Even if you know as a mum-to-be that you will be nursing your baby every 3/4 hours, day and night, you are not truly aware of what it means. I will tell you. It means that you have to keep breastfeeding or pumping milk out every 3 hours, literally, you like it or not, you have time or not. It means that if baby ist not hungry or you have to travel, you better look for a milk pump machine if you do not want your tits to exploit. It means that if you want to get some time off and meet friends and you are lucky enough that your partner or mum takes care of baby, you will have to set a chronometer to be able to be back within 3-4 hours, feeling like Cinderella coming back before midnight. You have an option though, you still can take a hand milk pump and sit on the toilet of the bar for 15 to 20 minutes each breast, feeling miserable, tired and looking forward to go home and get some sleep.
About the exploding thing…, that was a joke, they will not explode even if you will feel like it, but you are very probable to get blocked milk ducts or even a mastitis (infection) which can be VERY painful.

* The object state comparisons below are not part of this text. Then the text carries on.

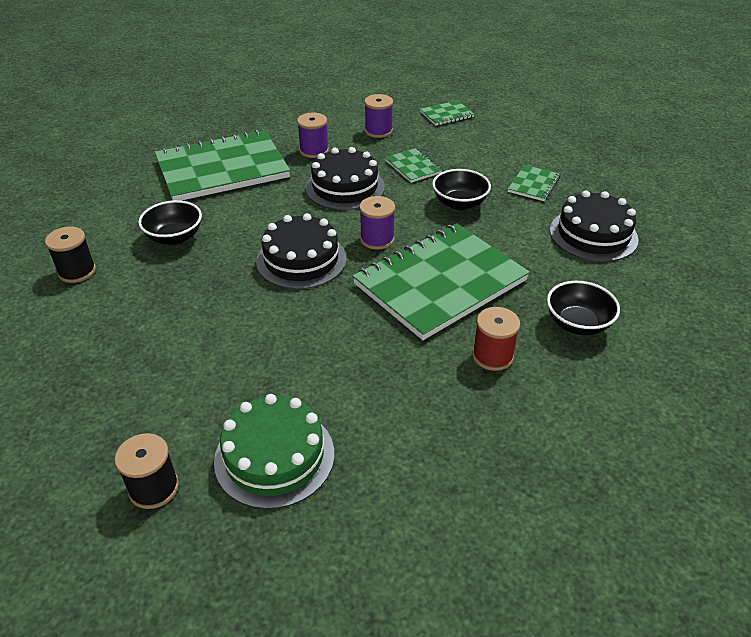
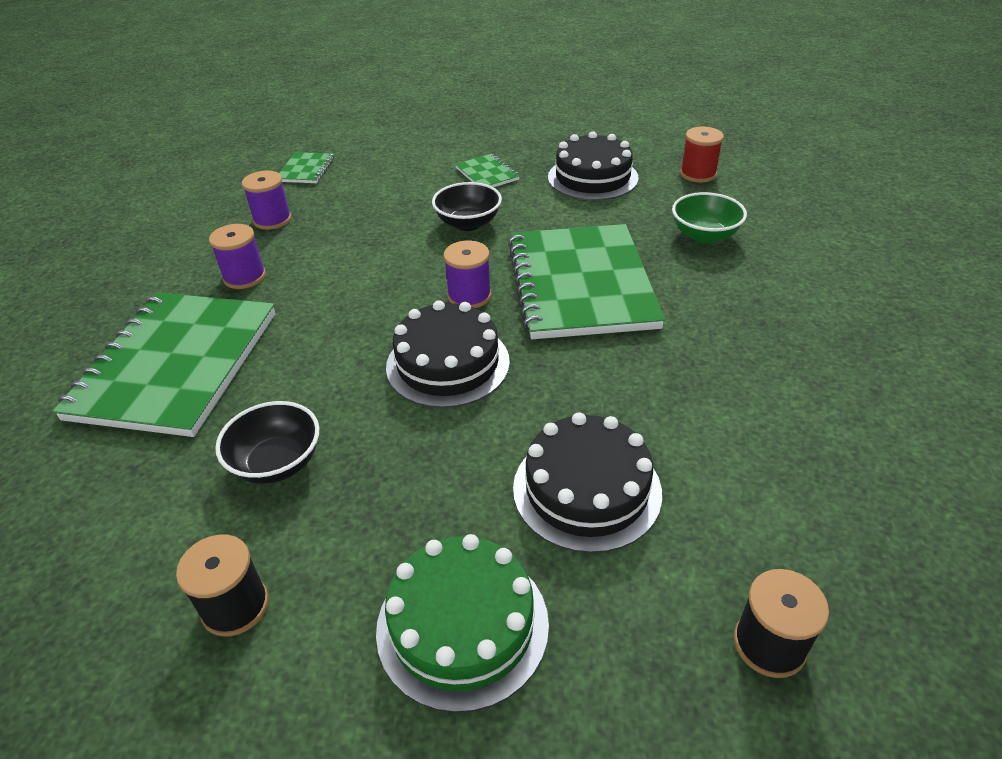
camera: 55 degrees left, 0 degrees up
green cake [214,394,334,509] -> green cake moved to [376,534,549,713]
black cake [306,147,385,210] -> black cake moved to [513,412,662,553]
green notebook [385,148,442,183] -> none
red spool [472,307,520,371] -> red spool moved to [680,127,724,182]
black bowl [547,281,620,335] -> green bowl [672,192,747,243]

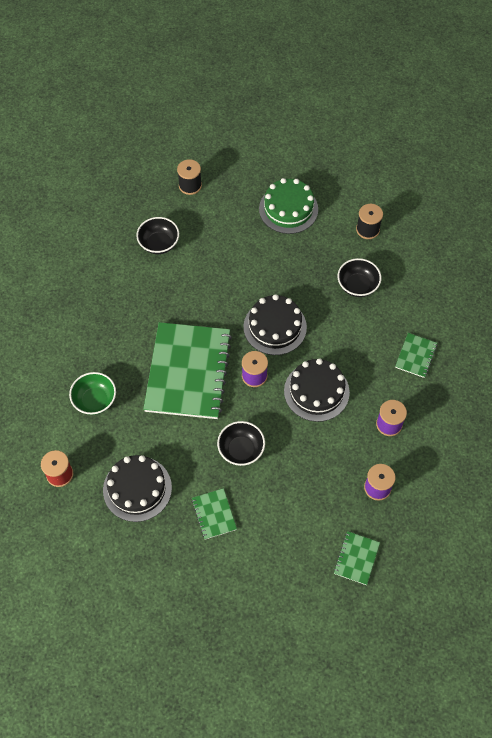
camera: 170 degrees left, 20 degrees up
green notebook [52,293,276,437] -> green notebook [395,333,437,378], size x0.43
black cake [513,412,662,553] -> black cake moved to [284,358,350,422]
none -> black bowl [136,217,179,254]

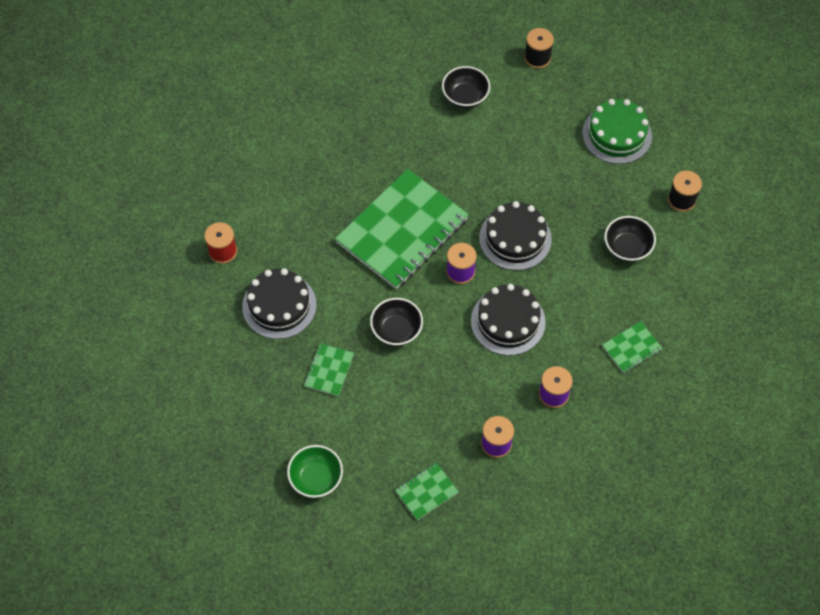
camera: 35 degrees right, 0 degrees up
green bowl [69,372,116,415] -> green bowl moved to [287,445,343,498]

Even more, mastitis or blocked milk duck can be also triggered by stress. I never believe that being in distress could have such an influence on breast feeding, until i had it once last summer with my third baby and believe me, it was not fun.
To top all the mentioned above and come to the real topic of this little article, during the nursing time your breasts are extremely sensitive and that can be an issue for a grappler or an athlete in any other form of contact sports.
To back up my two advices I am giving you below, I am telling you from my own extensive experience. I have three kids (9, 5 and 1 year old) and I breastfed all of them until the 6th or 7th month. I was back on the mats 2-4 weeks after delivery, training 5 to 6 days at week and I was competing within 3 months after giving birth each of my first two girls and after 6 months of giving birth my third baby.
So here my tipps:
- Breastfeed (or pump milk out) always before training. I would never ever recommend you fighting with full breasts. It can be dangerous, beside painful. You risk a infection at the very least.
- Use a breast protection. I tried different ones and there was not doubt for me. The best that suits BJJ fighters is Cool Guard (f.e. https://qpsport.com/products/coolguard). It is a sport bra with two pockets where you can put the flexible plastic inserts. They are hard and at the same time flexible enough that perfectly protect your breast from impact and pressure without hurting yourself and what it is equally important, your training partner. I always asked my partners if they had felt anything and they didn’t.
By the way, just as an informative note as BJJ referee, hard plastic protections are not allowed at competitions. So if you want to compete while you are still in the nursing time, I can only recommend you to nurse your baby right before the fights. It takes some timing and organization to get your baby hungry exactly half an hour before you enter the mats, but it is possible since I did it many times. You can always take a milk pump with you and use it in the changing rooms. I have done that too. I never used the manual ones because it takes too long, but had an electric one. They are heavy to carry but do the job faster.
The only inconvenience beside the time and weight of milch pumps are that, while women are all about „oh’s“, „so cute“ and looks of admiration when they see you breast-feeding your baby right before entering the mats of a big competition, their look change to a mixture of pity, weirdness and surprise when they see you sitting on the bench in the changing rooms on your Gi pants but topless, with a milk pump machine plugged to your breast, feeling like a cow :-D.
But oh well, we can not all be glamorous and perfect all the time, can’t we? And again, Breastfeeding is one of the most beautiful thing that exists in the nature and when you are prepared for it, you will enjoy the most wonderful and intimate moments with your baby.